→ Complete the following:
1. Answer these questions from the text on public policy and arbitration awards:
(a) Which court issued the decision in Gulf Coast Industrial Workers Union v. Exxon Co., U.S.A.?
(b) What Supreme Court case does this Court cite as one of the leading cases on the issue?
(c) Under whose approach must an alleged public policy be properly framed?
2. Reproduce the text on public policy and arbitration awards between "[W]hen applying the" and "to be enforced.", inclusive.

Prestige also argues that public policy supports vacatur. According to Prestige, "vacatur of this award would reinforce the integrity of arbitration and encourage the long-held public policy of encouraging arbitration." The Fifth Circuit, following the Supreme Court's lead, does recognize some circumstances in which a court may refuse to enforce an arbitration award that is contrary to public policy. See Gulf Coast Industrial Workers Union v. Exxon Co., U.S.A., 991 F.2d 244, 248-49 (5th Cir. 1993). This Court — citing one of the leading Supreme Court cases on the issue, United Paperworkers Int'l Union v. Misco, Inc., 484 U.S. 29, 108 S. Ct. 364, 98 L. Ed. 2d 286 (1987) — has noted that:

[W]hen applying the narrow public policy exception, courts are forbidden to use imprecise notions of public policy which would allow ill-defined considerations to negate the rule favoring judicial deference. At the very least ... an alleged public policy must be properly framed under the approach set out in W.R. Grace, and the violation of such a policy must be clearly shown if an award is not to be enforced.

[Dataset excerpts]
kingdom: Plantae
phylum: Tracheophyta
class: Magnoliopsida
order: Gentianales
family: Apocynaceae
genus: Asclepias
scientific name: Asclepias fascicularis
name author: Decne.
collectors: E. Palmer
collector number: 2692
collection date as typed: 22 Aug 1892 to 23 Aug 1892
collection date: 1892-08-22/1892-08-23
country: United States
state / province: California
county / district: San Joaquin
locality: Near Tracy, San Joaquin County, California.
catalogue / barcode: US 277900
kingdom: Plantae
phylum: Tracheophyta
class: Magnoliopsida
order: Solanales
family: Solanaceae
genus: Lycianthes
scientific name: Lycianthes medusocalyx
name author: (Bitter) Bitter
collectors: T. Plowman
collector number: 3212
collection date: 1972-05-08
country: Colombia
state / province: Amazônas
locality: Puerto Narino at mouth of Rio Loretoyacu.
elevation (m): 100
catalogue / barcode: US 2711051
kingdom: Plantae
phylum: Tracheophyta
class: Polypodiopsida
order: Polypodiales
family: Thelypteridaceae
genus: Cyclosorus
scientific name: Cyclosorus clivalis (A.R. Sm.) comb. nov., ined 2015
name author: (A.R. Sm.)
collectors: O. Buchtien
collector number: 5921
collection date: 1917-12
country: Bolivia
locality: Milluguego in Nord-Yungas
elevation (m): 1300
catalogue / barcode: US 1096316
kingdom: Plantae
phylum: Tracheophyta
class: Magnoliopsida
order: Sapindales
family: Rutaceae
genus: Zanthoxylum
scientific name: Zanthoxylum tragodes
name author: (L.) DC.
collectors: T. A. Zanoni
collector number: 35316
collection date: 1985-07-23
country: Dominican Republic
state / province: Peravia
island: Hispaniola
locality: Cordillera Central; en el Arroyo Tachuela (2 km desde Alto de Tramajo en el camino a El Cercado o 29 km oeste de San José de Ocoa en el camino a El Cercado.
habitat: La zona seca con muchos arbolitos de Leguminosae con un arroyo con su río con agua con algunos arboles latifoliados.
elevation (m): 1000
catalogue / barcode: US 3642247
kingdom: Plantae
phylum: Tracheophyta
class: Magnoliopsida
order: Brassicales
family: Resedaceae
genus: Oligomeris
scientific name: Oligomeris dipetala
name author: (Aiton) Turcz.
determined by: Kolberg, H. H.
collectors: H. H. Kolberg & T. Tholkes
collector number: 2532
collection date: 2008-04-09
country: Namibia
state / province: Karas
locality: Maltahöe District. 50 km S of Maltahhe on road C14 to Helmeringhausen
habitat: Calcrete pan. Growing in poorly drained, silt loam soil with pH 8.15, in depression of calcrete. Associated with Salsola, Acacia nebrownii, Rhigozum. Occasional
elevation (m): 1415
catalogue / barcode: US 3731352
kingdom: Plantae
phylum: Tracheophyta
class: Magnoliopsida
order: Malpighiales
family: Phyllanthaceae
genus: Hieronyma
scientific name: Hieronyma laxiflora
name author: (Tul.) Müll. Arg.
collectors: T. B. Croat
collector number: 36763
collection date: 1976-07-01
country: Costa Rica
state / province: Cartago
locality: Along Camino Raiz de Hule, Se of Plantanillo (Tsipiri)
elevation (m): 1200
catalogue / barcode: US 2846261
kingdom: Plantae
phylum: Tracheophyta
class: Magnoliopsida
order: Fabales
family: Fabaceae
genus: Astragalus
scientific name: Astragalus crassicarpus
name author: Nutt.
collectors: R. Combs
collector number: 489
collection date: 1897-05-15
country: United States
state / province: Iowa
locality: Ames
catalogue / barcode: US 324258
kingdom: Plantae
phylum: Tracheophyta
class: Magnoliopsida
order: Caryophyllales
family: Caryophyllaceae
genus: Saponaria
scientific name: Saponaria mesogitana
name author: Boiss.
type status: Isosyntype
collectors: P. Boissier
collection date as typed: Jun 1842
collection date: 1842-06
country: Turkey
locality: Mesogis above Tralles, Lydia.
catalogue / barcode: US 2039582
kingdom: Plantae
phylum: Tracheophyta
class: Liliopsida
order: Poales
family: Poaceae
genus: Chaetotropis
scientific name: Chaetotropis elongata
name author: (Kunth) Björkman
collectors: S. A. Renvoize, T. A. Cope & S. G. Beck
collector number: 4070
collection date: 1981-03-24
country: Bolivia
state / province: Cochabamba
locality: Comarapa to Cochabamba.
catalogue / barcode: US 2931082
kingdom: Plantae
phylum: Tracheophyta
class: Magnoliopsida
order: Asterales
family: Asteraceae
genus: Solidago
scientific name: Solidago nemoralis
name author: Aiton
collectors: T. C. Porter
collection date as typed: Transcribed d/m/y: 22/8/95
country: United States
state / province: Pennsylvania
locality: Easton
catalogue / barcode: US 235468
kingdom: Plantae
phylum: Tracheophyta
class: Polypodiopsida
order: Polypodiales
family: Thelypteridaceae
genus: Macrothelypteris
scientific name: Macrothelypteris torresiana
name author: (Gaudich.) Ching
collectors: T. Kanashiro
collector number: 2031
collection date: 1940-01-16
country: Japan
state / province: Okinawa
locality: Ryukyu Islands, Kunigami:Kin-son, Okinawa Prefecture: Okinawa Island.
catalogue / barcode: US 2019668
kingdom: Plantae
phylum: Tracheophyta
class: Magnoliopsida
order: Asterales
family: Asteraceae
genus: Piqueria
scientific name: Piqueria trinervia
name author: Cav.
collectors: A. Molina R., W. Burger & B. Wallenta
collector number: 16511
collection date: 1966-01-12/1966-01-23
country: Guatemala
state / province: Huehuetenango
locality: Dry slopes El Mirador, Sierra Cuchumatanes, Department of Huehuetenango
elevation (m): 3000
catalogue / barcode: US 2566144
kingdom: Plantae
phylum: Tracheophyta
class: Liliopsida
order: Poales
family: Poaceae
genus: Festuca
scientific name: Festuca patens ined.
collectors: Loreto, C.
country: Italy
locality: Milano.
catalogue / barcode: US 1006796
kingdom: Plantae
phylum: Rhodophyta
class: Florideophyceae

→ Answers below:
1.
(a) The Fifth Circuit, in 1993.
(b) United Paperworkers Int'l Union v. Misco, Inc.
(c) W.R. Grace.

2.
[W]hen applying the narrow public policy exception, courts are forbidden to use imprecise notions of public policy which would allow ill-defined considerations to negate the rule favoring judicial deference. At the very least ... an alleged public policy must be properly framed under the approach set out in W.R. Grace, and the violation of such a policy must be clearly shown if an award is not to be enforced.